Legal experts have said Congress has, for decades, backed away from asserting its authority when it comes to US military engagement abroad.
Under the US Constitution, only Congress can declare war, something it has not done since World War II.
The War Powers Act of 1973, meanwhile, created a process for the legislative branch to rein in a president’s unilateral use of the military.

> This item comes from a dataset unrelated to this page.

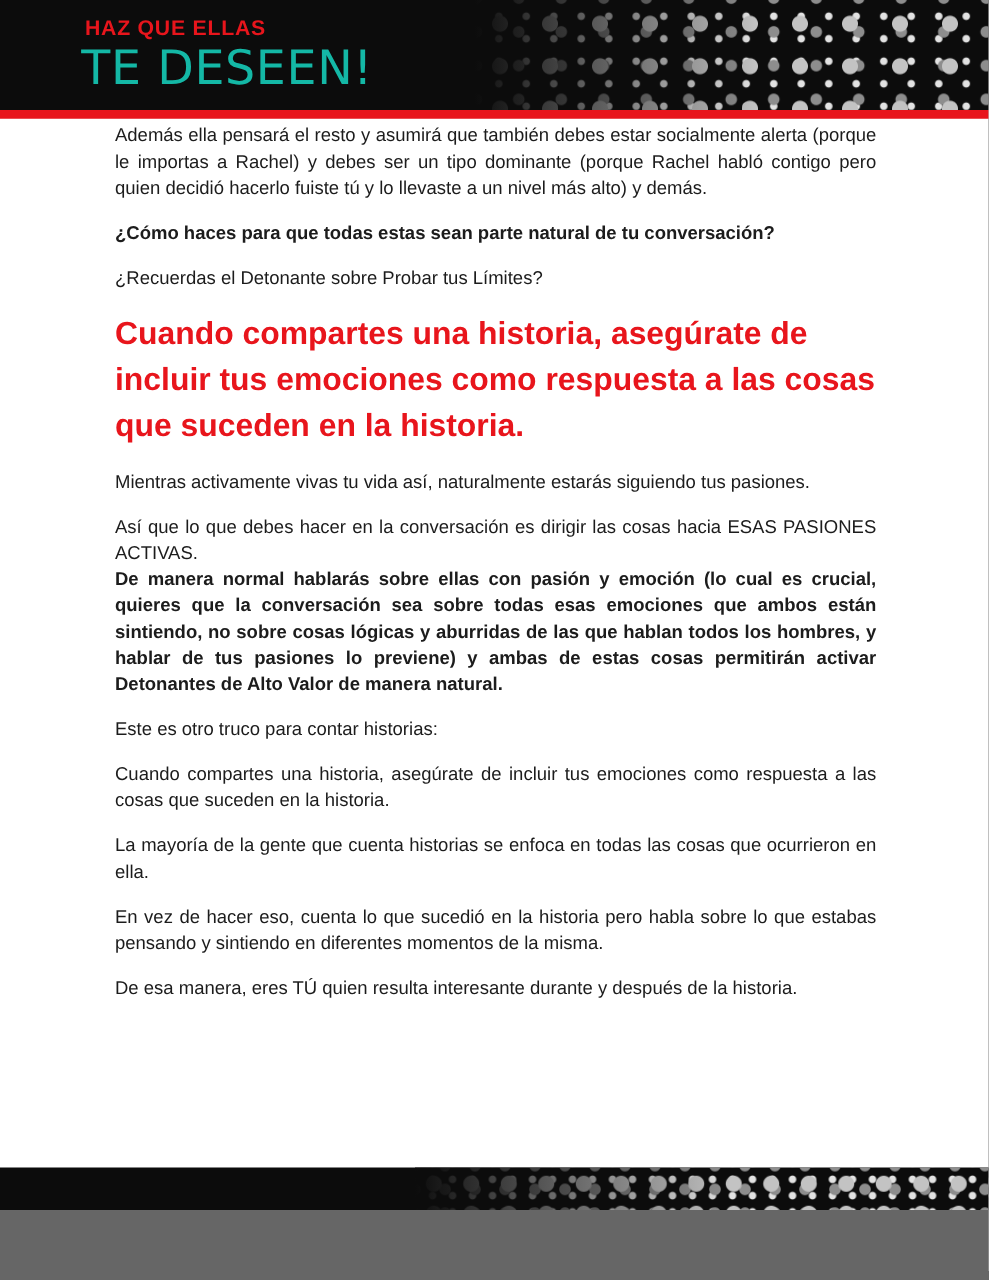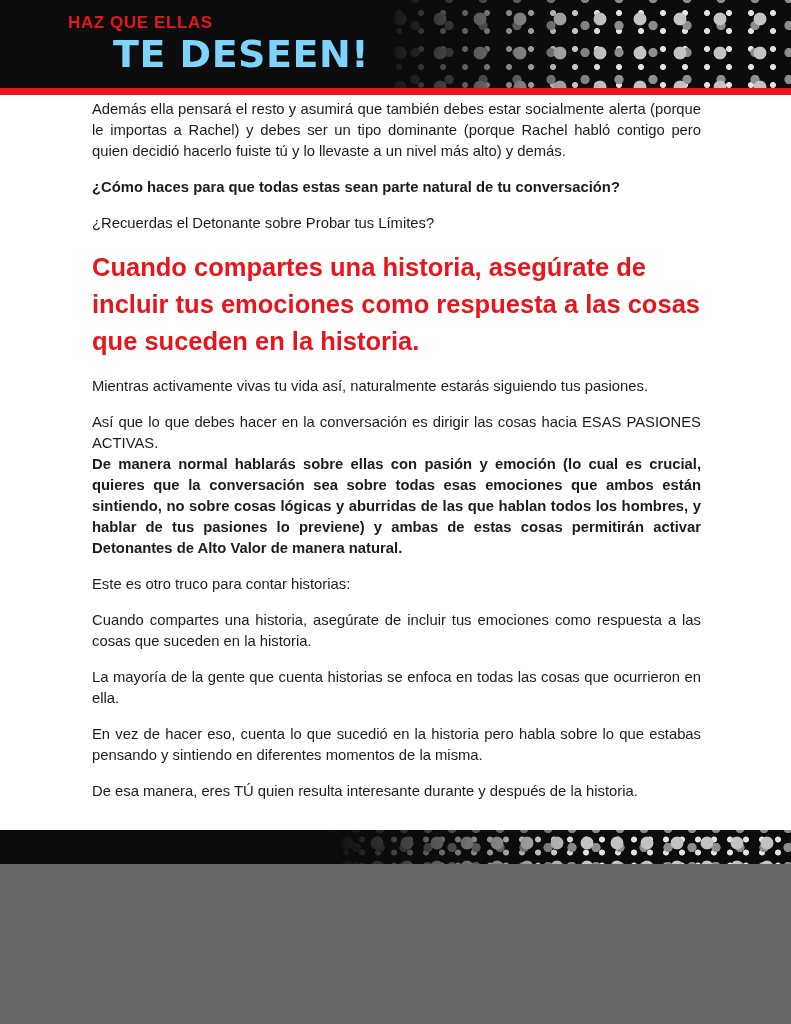"HAZ QUE ELLAS" .page { height: 864px -> 968px }
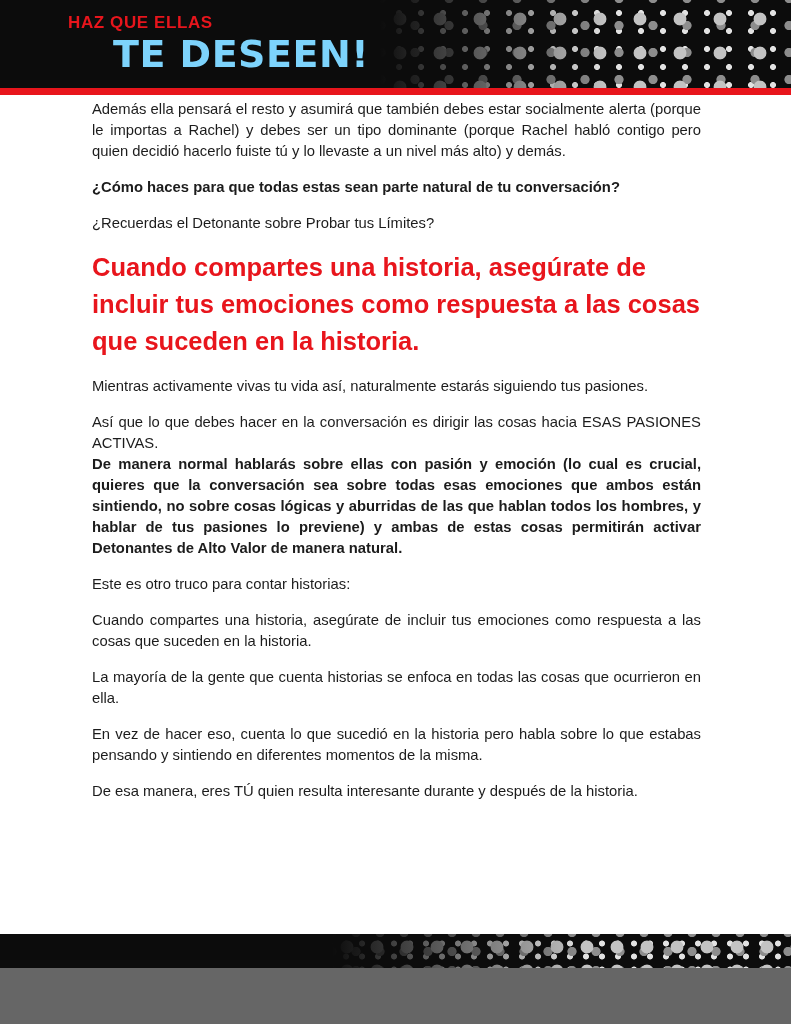"TE DESEEN!" .masthead .title { color: #7dd3fc -> #14b8a6; font-weight: 700 -> 400; margin-left: 48px -> none }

Many experts argue the Constitution only grants the president the ability to take unilateral military actions in matters of immediate self-defence or in responding to an imminent attack.
Speaking to Al Jazeera earlier this week, David Janovsky, the acting director of the Constitution Project at the Project on Government Oversight, called Trump’s actions in Venezuela a “clear-cut case” of presidential overreach “crying out for congressional action”.
‘No more endless wars’
But many Republicans have rejected that position, adopting Trump’s claims that the US needed to take urgent action against Maduro, even as little evidence has emerged to justify the position.
“Unlike the former president, President Trump demonstrated he is a man of action, he was decisive, and did what he promised the American people he would do, and that is to keep them safe,” Senator James Risch said before Thursday’s vote.
Risch further argued that actions against Maduro were a one-off “47-minute” operation, and not part of a prolonged military engagement, and therefore did not require congressional intervention.
The top Democrat in the chamber, Chuck Schumer, meanwhile, called on the Senate to assert “the authority given to it in the Constitution on matters of war and peace”.
“We must send Donald Trump a clear message on behalf of the American people, no more endless wars,” he said.
In an editorial published by Responsible Statecraft on Wednesday, Republican Rand Paul accused his party of having “lost its grip and become eunuchs in the thrall of presidential domination”.
“But make no mistake, bombing another nation’s capital and removing their leader is an act of war plain and simple,” he said. “No provision in the Constitution provides such power to the presidency.”